- Task to complete -
Where the data below shows a picture, leave that picture out and copy the rest exactly.

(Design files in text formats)
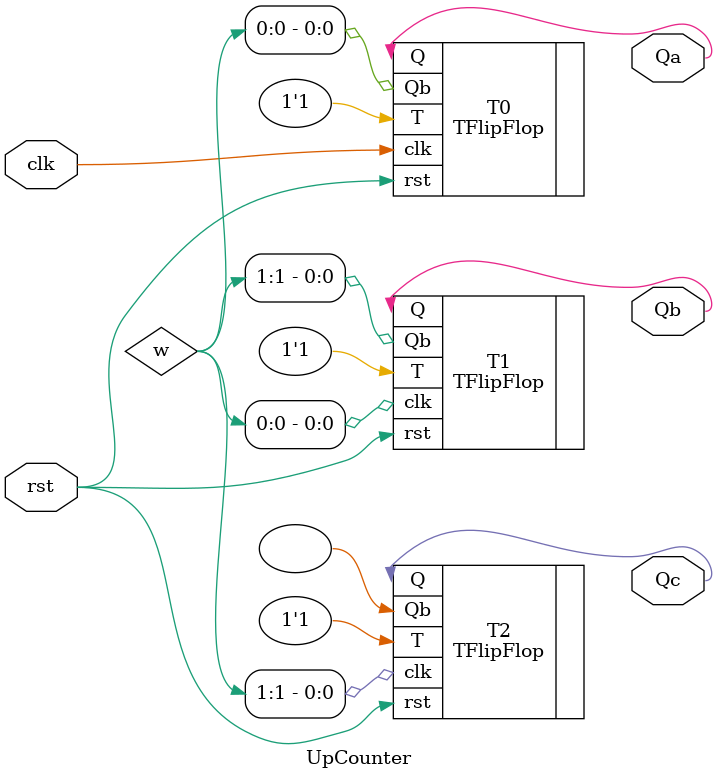
<source format=v>
`timescale 1ns / 1ps


module UpCounter(output Qc, Qb, Qa, input clk, rst);
wire [1:0] w;

    TFlipFlop T0(.Q(Qa), .Qb(w[0]), .T(1'b1), .clk(clk), .rst(rst));
    TFlipFlop T1(.Q(Qb), .Qb(w[1]), .T(1'b1), .clk(w[0]), .rst(rst));
    TFlipFlop T2(.Q(Qc), .Qb(), .T(1'b1), .clk(w[1]), .rst(rst));

endmodule


</source>
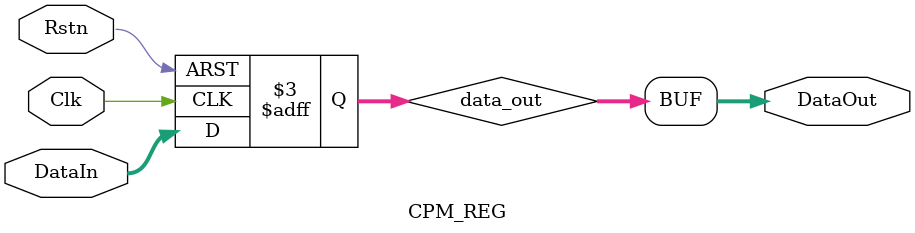
<source format=v>
module CPM_REG #(
    parameter DW = 8
) (
    input            Clk   ,
    input            Rstn  ,

    input  [DW -1:0] DataIn,
    output [DW -1:0] DataOut
);
  reg [DW -1:0] data_out;
  assign DataOut = data_out;
  always @ ( posedge Clk or negedge Rstn )begin
    if( ~Rstn )
      data_out <= 'd0;
    else
      data_out <= DataIn;
  end
endmodule

</source>
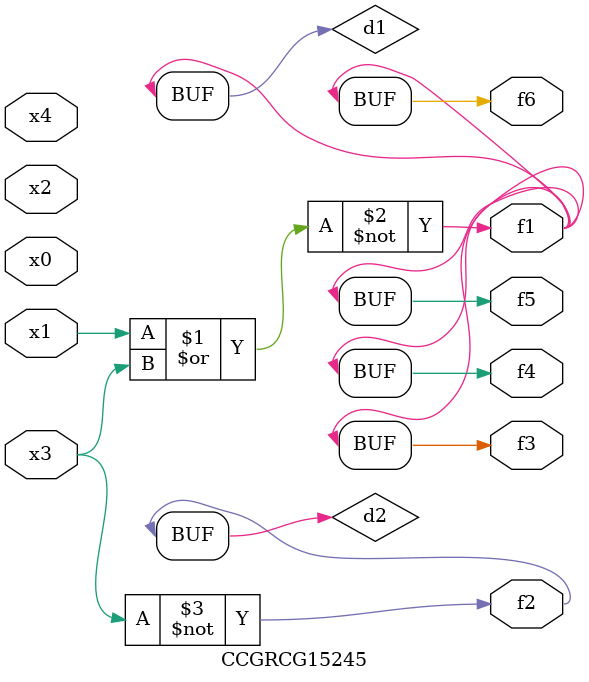
<source format=v>
module CCGRCG15245(
	input x0, x1, x2, x3, x4,
	output f1, f2, f3, f4, f5, f6
);

	wire d1, d2;

	nor (d1, x1, x3);
	not (d2, x3);
	assign f1 = d1;
	assign f2 = d2;
	assign f3 = d1;
	assign f4 = d1;
	assign f5 = d1;
	assign f6 = d1;
endmodule

</source>
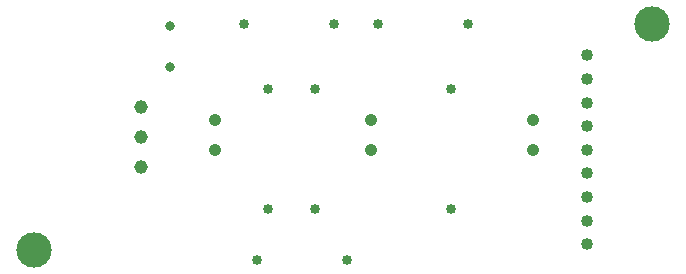
<source format=gbr>
%TF.GenerationSoftware,Altium Limited,Altium Designer,20.0.10 (225)*%
G04 Layer_Color=0*
%FSLAX26Y26*%
%MOIN*%
%TF.FileFunction,Plated,1,2,PTH,Drill*%
%TF.Part,Single*%
G01*
G75*
%TA.AperFunction,ComponentDrill*%
%ADD41C,0.033465*%
%ADD42C,0.033465*%
%ADD43C,0.031496*%
%ADD44C,0.045276*%
%ADD45C,0.041339*%
%TA.AperFunction,OtherDrill,Pad Free-9 (4609.37mil,4776.961mil)*%
%ADD46C,0.040157*%
%TA.AperFunction,OtherDrill,Pad Free-1 (4609.37mil,4147.039mil)*%
%ADD47C,0.040157*%
%TA.AperFunction,OtherDrill,Pad Free-8 (4609.37mil,4698.22mil)*%
%ADD48C,0.040157*%
%TA.AperFunction,OtherDrill,Pad Free-7 (4609.37mil,4619.48mil)*%
%ADD49C,0.040157*%
%TA.AperFunction,OtherDrill,Pad Free-6 (4609.37mil,4540.74mil)*%
%ADD50C,0.040157*%
%TA.AperFunction,OtherDrill,Pad Free-5 (4609.37mil,4462mil)*%
%ADD51C,0.040157*%
%TA.AperFunction,OtherDrill,Pad Free-4 (4609.37mil,4383.26mil)*%
%ADD52C,0.040157*%
%TA.AperFunction,OtherDrill,Pad Free-3 (4609.37mil,4304.52mil)*%
%ADD53C,0.040157*%
%TA.AperFunction,OtherDrill,Pad Free-2 (4609.37mil,4225.779mil)*%
%ADD54C,0.040157*%
%TA.AperFunction,OtherDrill,Pad Free-2 (4825.905mil,4881.89mil)*%
%ADD55C,0.118110*%
%TA.AperFunction,OtherDrill,Pad Free-2 (2765.378mil,4129.095mil)*%
%ADD56C,0.118110*%
D41*
X3465000Y4883000D02*
D03*
X3765000D02*
D03*
X3913000D02*
D03*
X4213000D02*
D03*
X3508000Y4094000D02*
D03*
X3808000D02*
D03*
D42*
X4155000Y4664000D02*
D03*
Y4264000D02*
D03*
X3546000Y4664000D02*
D03*
Y4264000D02*
D03*
X3702000Y4664000D02*
D03*
Y4264000D02*
D03*
D43*
X3219000Y4876000D02*
D03*
Y4738205D02*
D03*
D44*
X3123000Y4605472D02*
D03*
Y4505472D02*
D03*
Y4405472D02*
D03*
D45*
X3369197Y4461811D02*
D03*
Y4561811D02*
D03*
X3888882Y4461811D02*
D03*
Y4561811D02*
D03*
X4427465Y4461811D02*
D03*
Y4561811D02*
D03*
D46*
X4609370Y4776961D02*
D03*
D47*
Y4147039D02*
D03*
D48*
Y4698220D02*
D03*
D49*
Y4619480D02*
D03*
D50*
Y4540740D02*
D03*
D51*
Y4462000D02*
D03*
D52*
Y4383260D02*
D03*
D53*
Y4304520D02*
D03*
D54*
Y4225779D02*
D03*
D55*
X4825905Y4881890D02*
D03*
D56*
X2765378Y4129095D02*
D03*
%TF.MD5,9b8d44dcea7b6fe846f0537753c2c9b9*%
M02*

</source>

- Response below -
<source format=v>
`timescale 1ns / 1ps


module UpCounter(output Qc, Qb, Qa, input clk, rst);
wire [1:0] w;

    TFlipFlop T0(.Q(Qa), .Qb(w[0]), .T(1'b1), .clk(clk), .rst(rst));
    TFlipFlop T1(.Q(Qb), .Qb(w[1]), .T(1'b1), .clk(w[0]), .rst(rst));
    TFlipFlop T2(.Q(Qc), .Qb(), .T(1'b1), .clk(w[1]), .rst(rst));

endmodule


</source>
<source format=v>
module CPM_REG #(
    parameter DW = 8
) (
    input            Clk   ,
    input            Rstn  ,

    input  [DW -1:0] DataIn,
    output [DW -1:0] DataOut
);
  reg [DW -1:0] data_out;
  assign DataOut = data_out;
  always @ ( posedge Clk or negedge Rstn )begin
    if( ~Rstn )
      data_out <= 'd0;
    else
      data_out <= DataIn;
  end
endmodule

</source>
<source format=v>
module CCGRCG15245(
	input x0, x1, x2, x3, x4,
	output f1, f2, f3, f4, f5, f6
);

	wire d1, d2;

	nor (d1, x1, x3);
	not (d2, x3);
	assign f1 = d1;
	assign f2 = d2;
	assign f3 = d1;
	assign f4 = d1;
	assign f5 = d1;
	assign f6 = d1;
endmodule

</source>
<source format=gbr>
%TF.GenerationSoftware,Altium Limited,Altium Designer,20.0.10 (225)*%
G04 Layer_Color=0*
%FSLAX26Y26*%
%MOIN*%
%TF.FileFunction,Plated,1,2,PTH,Drill*%
%TF.Part,Single*%
G01*
G75*
%TA.AperFunction,ComponentDrill*%
%ADD41C,0.033465*%
%ADD42C,0.033465*%
%ADD43C,0.031496*%
%ADD44C,0.045276*%
%ADD45C,0.041339*%
%TA.AperFunction,OtherDrill,Pad Free-9 (4609.37mil,4776.961mil)*%
%ADD46C,0.040157*%
%TA.AperFunction,OtherDrill,Pad Free-1 (4609.37mil,4147.039mil)*%
%ADD47C,0.040157*%
%TA.AperFunction,OtherDrill,Pad Free-8 (4609.37mil,4698.22mil)*%
%ADD48C,0.040157*%
%TA.AperFunction,OtherDrill,Pad Free-7 (4609.37mil,4619.48mil)*%
%ADD49C,0.040157*%
%TA.AperFunction,OtherDrill,Pad Free-6 (4609.37mil,4540.74mil)*%
%ADD50C,0.040157*%
%TA.AperFunction,OtherDrill,Pad Free-5 (4609.37mil,4462mil)*%
%ADD51C,0.040157*%
%TA.AperFunction,OtherDrill,Pad Free-4 (4609.37mil,4383.26mil)*%
%ADD52C,0.040157*%
%TA.AperFunction,OtherDrill,Pad Free-3 (4609.37mil,4304.52mil)*%
%ADD53C,0.040157*%
%TA.AperFunction,OtherDrill,Pad Free-2 (4609.37mil,4225.779mil)*%
%ADD54C,0.040157*%
%TA.AperFunction,OtherDrill,Pad Free-2 (4825.905mil,4881.89mil)*%
%ADD55C,0.118110*%
%TA.AperFunction,OtherDrill,Pad Free-2 (2765.378mil,4129.095mil)*%
%ADD56C,0.118110*%
D41*
X3465000Y4883000D02*
D03*
X3765000D02*
D03*
X3913000D02*
D03*
X4213000D02*
D03*
X3508000Y4094000D02*
D03*
X3808000D02*
D03*
D42*
X4155000Y4664000D02*
D03*
Y4264000D02*
D03*
X3546000Y4664000D02*
D03*
Y4264000D02*
D03*
X3702000Y4664000D02*
D03*
Y4264000D02*
D03*
D43*
X3219000Y4876000D02*
D03*
Y4738205D02*
D03*
D44*
X3123000Y4605472D02*
D03*
Y4505472D02*
D03*
Y4405472D02*
D03*
D45*
X3369197Y4461811D02*
D03*
Y4561811D02*
D03*
X3888882Y4461811D02*
D03*
Y4561811D02*
D03*
X4427465Y4461811D02*
D03*
Y4561811D02*
D03*
D46*
X4609370Y4776961D02*
D03*
D47*
Y4147039D02*
D03*
D48*
Y4698220D02*
D03*
D49*
Y4619480D02*
D03*
D50*
Y4540740D02*
D03*
D51*
Y4462000D02*
D03*
D52*
Y4383260D02*
D03*
D53*
Y4304520D02*
D03*
D54*
Y4225779D02*
D03*
D55*
X4825905Y4881890D02*
D03*
D56*
X2765378Y4129095D02*
D03*
%TF.MD5,9b8d44dcea7b6fe846f0537753c2c9b9*%
M02*

</source>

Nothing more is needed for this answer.